ESTRATTO FORNITO —
⟨
Un segnale d’allarme lo ha recentemente lanciato anche uno dei più qualificati studiosi italiani di ecologia, Giorgio Nebbia, quando in un editoriale sulla rivista di VAS ha sottolineato la fragilità del legame tra pace e ambiente nella comune percezione e coscienza:
“Se ci si volta indietro, nei sessantasei anni trascorsi dalla pace del 1945, quando finì l’ultima “grande guerra”, non c’è stato un solo giorno di vera pace nel mondo […]La violenza ha dominato e pervaso la storia umana. C’è motivo di ricordarlo anche in questa rubrica perché ogni conflitto, ogni scontro, ha avuto cause ed effetti ambientali. Dietro le scuse “ufficiali” di difesa di diritti politici o umani o dietro motivi religiosi o con la scusa di assicurare a qualcun altro la libertà da qualche cosa, c’è sempre stata la volontà di impossessarsi di beni territoriali o ambientali “altrui”: la conquista di terre fertili, o di spazio, o di risorse naturali o il controllo dell’acqua dei fiumi…”
Nebbia, ad esempio, ha opportunamente sottolineato il circolo vizioso che, nel proliferare di conflitti armati e relative ‘missioni di pace’, lega gli interessi economici dei militari e delle industrie belliche ai profitti connessi alla successiva “ricostruzione” di quanto quelle guerre, grazie agli stessi governi, hanno provveduto a distruggere. Questo cinico gioco al massacro del complesso militar-industriale ci costa, solo in termini economici, 3.000 miliardi di euro all’anno, sottratti ovviamente agli investimenti per lo sviluppo collettivo, per il risanamento ambientale e per il benessere sociale.
“[ Questo] sarebbe perciò il “valore monetario” della pace, soldi che potrebbero essere investiti nelle armi della pace: anche la pace, infatti, ha le sue armi che sono scuole, ospedali, abitazioni, acqua, servizi igienici, sicurezza nelle proprie terre e nei propri campi, cibo e miglioramento dell’ambiente, occupazione. Ma non ci sarà mai pace fra gli esseri umani e con l’ambiente naturale senza una equa distribuzione dei beni che la Terra offre e che sono grandi e sarebbero sufficienti per tutti. La pace è figlia della giustizia, lo diceva anche il profeta Isaia, tanti anni fa, e, parafrasandolo, si può ben dire che l’ambiente è figlio, a sua volta, della pace.”
L’interrogativo “ecopacifismo: come?”, allora, passa oggettivamente in secondo piano rispetto all’urgente necessità di chiederci, qui e ora: “ecopacifismo:perché?”. E’ una domanda che nasce dalla constatazione del tempo già perso, in attesa di una saldatura teorica tra le priorità dell’ecologismo e quelle del pacifismo. Un interrogativo, dunque, che richiede risposte immediate.
3. Che fare?
⟩
ELENCO DELLE CONSEGNE —
• a. Secondo l'estratto sull'ecopacifismo, quanto costa ogni anno, in termini economici, il gioco al massacro del complesso militar-industriale?
• b. Stabilisca se ciascuna affermazione concorda con l'estratto sull'ecopacifismo, rispondendo sì o no e citando fedelmente le parole decisive: (i) Nebbia ha espresso il suo allarme in un editoriale sulla rivista di VAS; (ii) secondo la citazione di Nebbia, dopo il 1945 il mondo ha conosciuto lunghi periodi di vera pace; (iii) tra le armi della pace figurano gli ospedali.
• c. Trascriva alla lettera il passo dell'estratto sull'ecopacifismo compreso tra "Nebbia, ad esempio, ha" e "il benessere sociale.", estremi inclusi.
Per questo non occorre alcun dato.

DATI FORNITI —
⟨
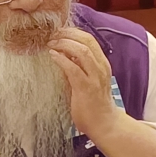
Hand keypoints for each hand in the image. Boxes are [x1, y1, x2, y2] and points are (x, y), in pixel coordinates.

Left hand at [49, 28, 116, 142]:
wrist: (104, 124)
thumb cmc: (94, 103)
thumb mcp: (88, 79)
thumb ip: (78, 67)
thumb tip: (63, 54)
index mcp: (102, 63)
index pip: (89, 39)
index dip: (73, 32)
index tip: (58, 32)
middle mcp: (101, 67)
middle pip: (87, 40)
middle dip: (67, 34)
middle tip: (52, 35)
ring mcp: (95, 77)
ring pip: (82, 51)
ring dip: (64, 44)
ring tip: (51, 44)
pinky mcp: (87, 87)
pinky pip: (73, 68)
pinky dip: (62, 59)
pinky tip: (52, 56)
⟩
ESITI DELLE CONSEGNE —
• a. 3.000 miliardi di euro all’anno.

• b.
(i) Sì: "in un editoriale sulla rivista di VAS".
(ii) No: "non c’è stato un solo giorno di vera pace nel mondo".
(iii) Sì: "scuole, ospedali, abitazioni".

• c.
Nebbia, ad esempio, ha opportunamente sottolineato il circolo vizioso che, nel proliferare di conflitti armati e relative ‘missioni di pace’, lega gli interessi economici dei militari e delle industrie belliche ai profitti connessi alla successiva “ricostruzione” di quanto quelle guerre, grazie agli stessi governi, hanno provveduto a distruggere. Questo cinico gioco al massacro del complesso militar-industriale ci costa, solo in termini economici, 3.000 miliardi di euro all’anno, sottratti ovviamente agli investimenti per lo sviluppo collettivo, per il risanamento ambientale e per il benessere sociale.